Pectus excavatum

As funnel chest ( pectus excavatum immersive infundibulum ) is called a lesion of the chest. Due to changes in the cartilage connections between sternum and ribs, the front part of the chest sinks.

Frequency

The incidence is about 1:300 to 1:400 births. Boys are three times more often affected than girls. A familial aggregation is observed in 35 %. The pectus excavatum also occurs frequently in Marfan syndrome, Poland syndrome and the fetal alcohol syndrome.

Follow

The functions of the heart and lungs may be affected, depending on the degree of severity, and physical malpositions occur. The shoulders are usually inclined forward and hang easily, the back has a kyphosis, the abdomen protrudes.

A possibly increased intra-abdominal pressure on the cardia by a malposition in the abdominal area may have a chronic reflux esophagitis result.

Due to the poor posture often leads to a strong load on the intervertebral discs, which brings with it pain in the entire area of ​​the spine (such as low back pain, sciatica, Thoracic ).

Diagnostics

The deformity is visible externally. They usually occur within the first year of life, but takes the deformation until the completion of growth. The full extent of which can be visualized by CT. After consequential damages is sought by means of pulmonary function test and ECG or echocardiography. In addition, the spine should be examined, eg by x-ray to rule out other medical conditions.

Other malformations of the thorax are the pigeon chest and Harren stone deformity.

Treatment

However, physiotherapy can be corrected by means of the faulty posture that pectus excavatum not. Consequential damages you can narrow down or even prevented by the back muscles are trained to counter the incorrect loading of the intervertebral discs.

The indication for surgical correction of pectus excavatum results from the psychological and physical impairment by the malformation. The operations run normally pediatric surgeons or thoracic surgeons.

Suction cup

By means of a suction cup should be slowly raised through regular application of the chest. This method is relatively new, a long-term study is currently being conducted at the University Clinic in Jena. This suction cup must be used one hour a day and the. Over a period of two to three years User and the manufacturer company believe it is possible that the suction cup can make the surgical treatment in the future superfluous.

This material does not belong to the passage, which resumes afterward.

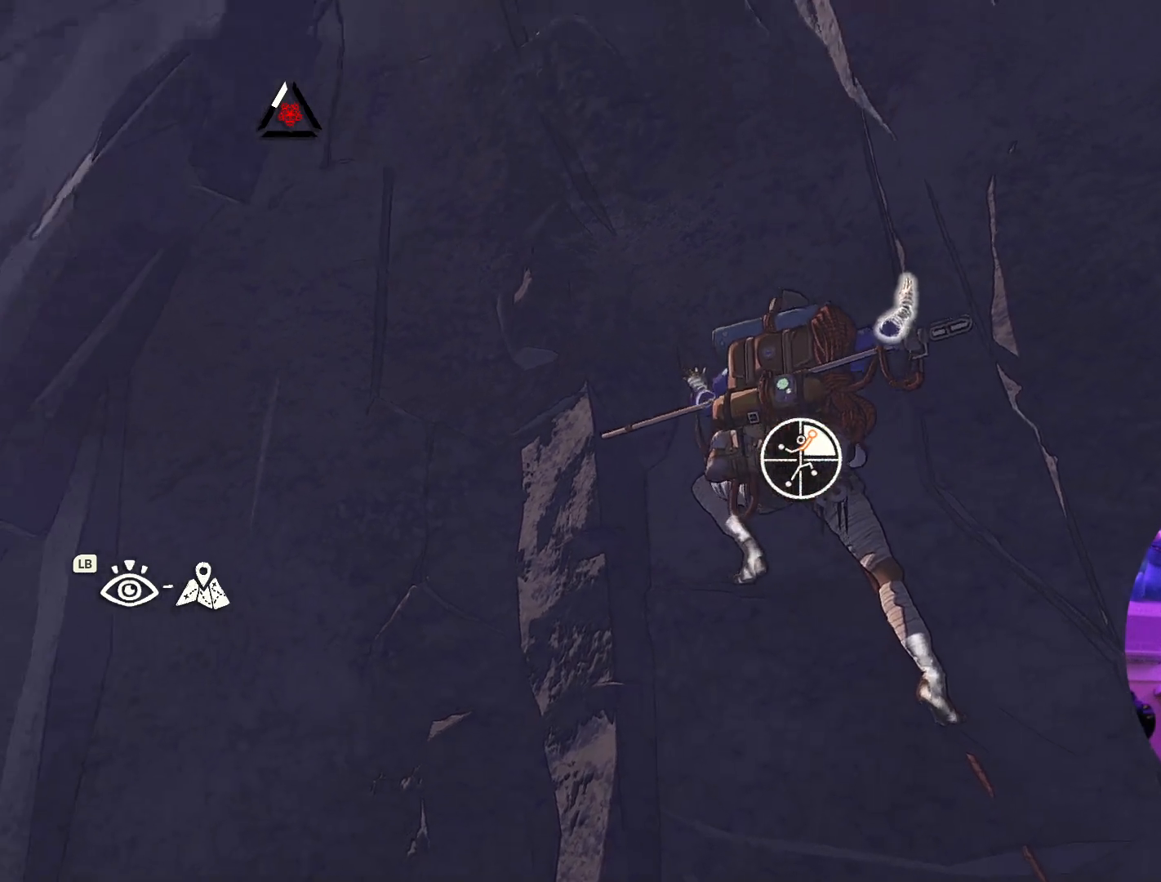
{"dt_ms": 500, "buttons": [], "left_stick": "center", "right_stick": "center", "events": [[33, "R1", "up"], [217, "right_stick", "up-left"], [467, "right_stick", "center"]]}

Minimally Invasive Technique

In the so-called "nut - OP", which was first described in 1998 by Donald Nuss, a personalized reasonable and pre-bent metal bracket is pushed under the sternum through two small cuts on the sides under the arms. This pushes the sunken sternum and the affected ribs outward. The bracket is fixed to the side. In some cases, two or three bars are introduced. The results are immediately visible.

Most of the brackets remain for two to three years in the body and is then surgically removed; in elderly patients, a longer time is required. The method is carried out in Germany since 1999. Due to the small scars, many patients prefer this method of the open method according to Mark Michael Ravitch.

The minimally invasive funnel chest correction method was methodically von Rokitansky, including through grooves in the sternum, thoracoscopic slotting the costal cartilages and by the use of a single-piece support implant ( metal bracket ), where there is no metal wear in the body, further developed.

Open surgery

The techniques date back to Mark Ravitch or Fritz Rehbein and Hans Hellmut Wernicke.

During surgery, the chest is opened by a several -centimeter-long vertical section ( for men) or horizontal section (in women). Then the deformed ribs are separated from the sternum. Gristle of the deformed ribs are removed. The sternum is sawed, then lifted and secured with metal straps. Thereafter, the chest is closed.

The further developed in Erlangen by Hans Peter Hümmer operation ( Minimized Erlanger correction method, MEK ) largely dispensed with the complete separation of the ribs. Instead, the ribs are only angekerbt on approach to the sternum. With the tensiometer while the voltage is measured that is necessary to raise the sternum. Compared to other surgical methods much more gentle, this method shortens the postoperative laytime. It is currently the only one that can show the long-term results after several decades, and is applicable to both symmetric and asymmetric Brustwanddeformitäten.